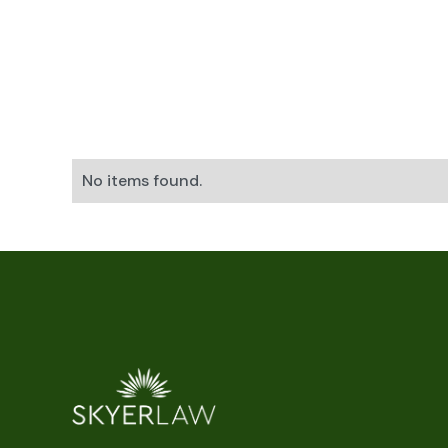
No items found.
◆ ◆ ◆ ◆ ◆
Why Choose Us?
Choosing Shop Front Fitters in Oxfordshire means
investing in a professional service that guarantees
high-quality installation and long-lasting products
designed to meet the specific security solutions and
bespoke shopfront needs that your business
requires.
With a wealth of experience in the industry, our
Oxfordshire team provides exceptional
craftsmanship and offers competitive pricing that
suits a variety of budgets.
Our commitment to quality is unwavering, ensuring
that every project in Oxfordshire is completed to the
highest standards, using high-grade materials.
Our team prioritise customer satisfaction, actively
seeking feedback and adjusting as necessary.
◆ ◆ ◆ ◆ ◆
Locate and copy each line in the data above that includes the word "team".

* **Solution to this task**:
Oxfordshire team provides exceptional
Our team prioritise customer satisfaction, actively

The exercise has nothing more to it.